Your vars.yml does not indicate that you're enabling encryption for any of these bridges.

The error message seems to be this, which is somehow related to encryption.

I wonder if our pickle_key configuration is incorrect. You can try overriding encryption.pickle_key via *_extension_yaml variables.


For testing purposes, I just did a new installation of the Gmessages bridge and it starts successfully. Maybe when it's powered by an existing database (with existing encrypted messages?) that it suffers some problems.

RoiArthurB commented 1 month ago

Hi, you're right I forgot to show that I enabled mautrix encryption with this parameter :

matrix_bridges_encryption_enabled: true
matrix_bridges_encryption_default: true

So I can understand why it's failing over Slack, but on a brand new bridge (which is the case for GMessages) it shouldn't be a problem...

I wonder if our pickle_key configuration is incorrect. You can try overriding encryption.pickle_key via *_extension_yaml variables.

I'd be happy to try anything (and I don't mind resetting my bridges), but I'll need you to help me with that πŸ˜…

From what I can see in the files, the slack bridge is the only with a different value than every other bridges for the pickle_key... :thinking:

./matrix-docker-ansible-deploy/roles/custom/matrix-bridge-mautrix-gmessages/templates/config.yaml.j2:
  360      # Pickle key for encrypting encryption keys in the bridge database.
  361      # If set to generate, a random key will be generated.
  362:     pickle_key: mautrix.bridge.e2ee
  363      # Options for deleting megolm sessions from the bridge.
  364      delete_keys:

./matrix-docker-ansible-deploy/roles/custom/matrix-bridge-mautrix-slack/templates/config.yaml.j2:
  377      # Pickle key for encrypting encryption keys in the bridge database.

Information supplied —
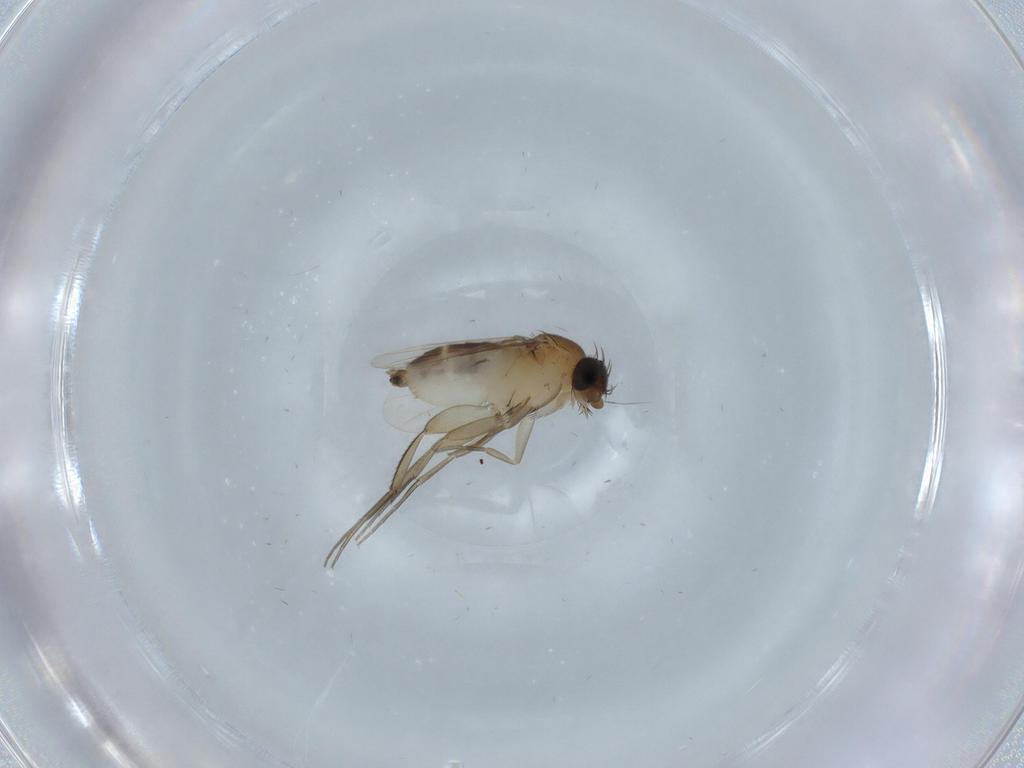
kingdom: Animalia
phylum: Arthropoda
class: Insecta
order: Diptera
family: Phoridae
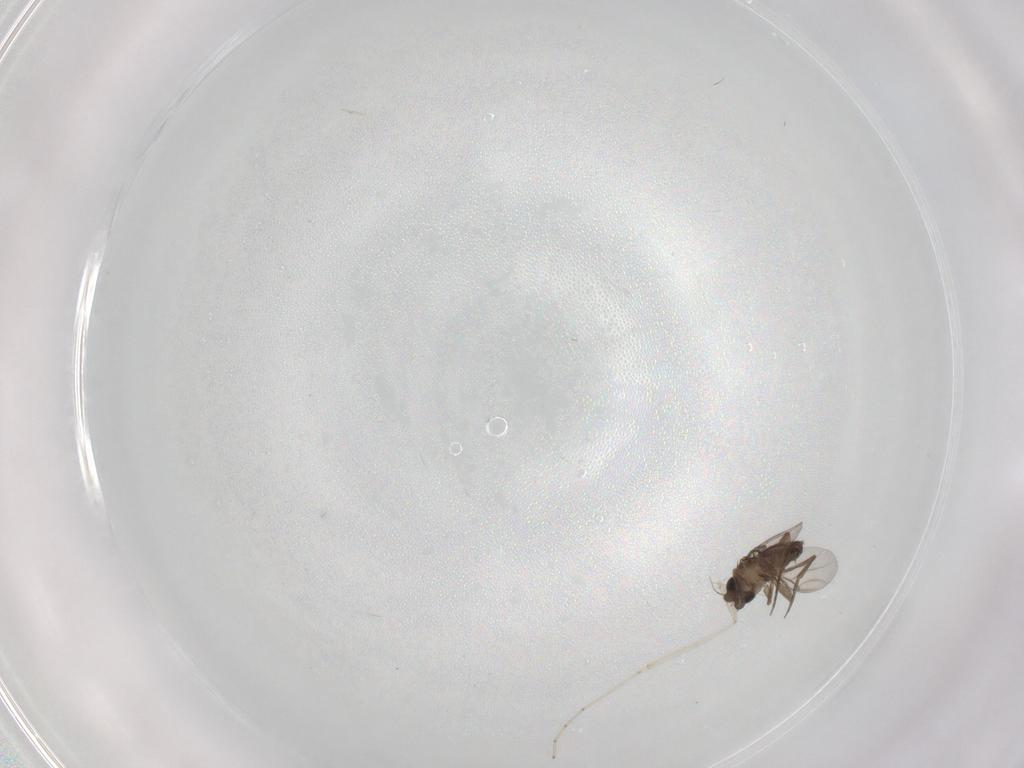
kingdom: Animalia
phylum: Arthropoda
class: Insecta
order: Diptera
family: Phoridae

---

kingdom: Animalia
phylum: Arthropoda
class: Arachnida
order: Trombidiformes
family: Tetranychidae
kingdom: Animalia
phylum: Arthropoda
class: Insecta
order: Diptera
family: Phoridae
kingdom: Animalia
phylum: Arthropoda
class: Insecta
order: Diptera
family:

To do —
**a.** In the bridge encryption thread, what value does the Gmessages bridge's config template assign to pickle_key?
**b.** Write the next part of the bridge encryption thread, picking up after its final line.
You won't need the rows for anything here.

Outputs for the tasks —
**a.** mautrix.bridge.e2ee

**b.**
  378      # If set to generate, a random key will be generated.
  379:     pickle_key: generate
  380      # Options for deleting megolm sessions from the bridge.
  381      delete_keys:
spantaleev commented 1 month ago

It should be as simple as this:

matrix_mautrix_gmessages_configuration_extension_yaml: |
  bridge:
    displayname_template: "{{ '{{or .FullName .PhoneNumber}}' }} (RCS)"
  encryption:
    pickle_key: some value

Yes, the Slack bridge uses a value of generate, while the Gmessages bridge uses mautrix.bridge.e2ee (not sure where this came from).

It seems like both of these may be problematic. You can try "".


I've enabled encryption for my Gmessages bridge like this:

matrix_mautrix_gmessages_bridge_encryption_allow: true
matrix_mautrix_gmessages_bridge_encryption_default: true

... and it still managed to start successfully with its default pickle_key value of mautrix.bridge.e2ee.

So maybe it's existing installations (that had a different pickle key, historically) that suffer this problem.

RoiArthurB commented 1 month ago

It should be as simple as this:

matrix_mautrix_gmessages_configuration_extension_yaml: |
  bridge:
    displayname_template: "{{ '{{or .FullName .PhoneNumber}}' }} (RCS)"
  encryption:
    pickle_key: some value

I did set some random values, but nothing made it work...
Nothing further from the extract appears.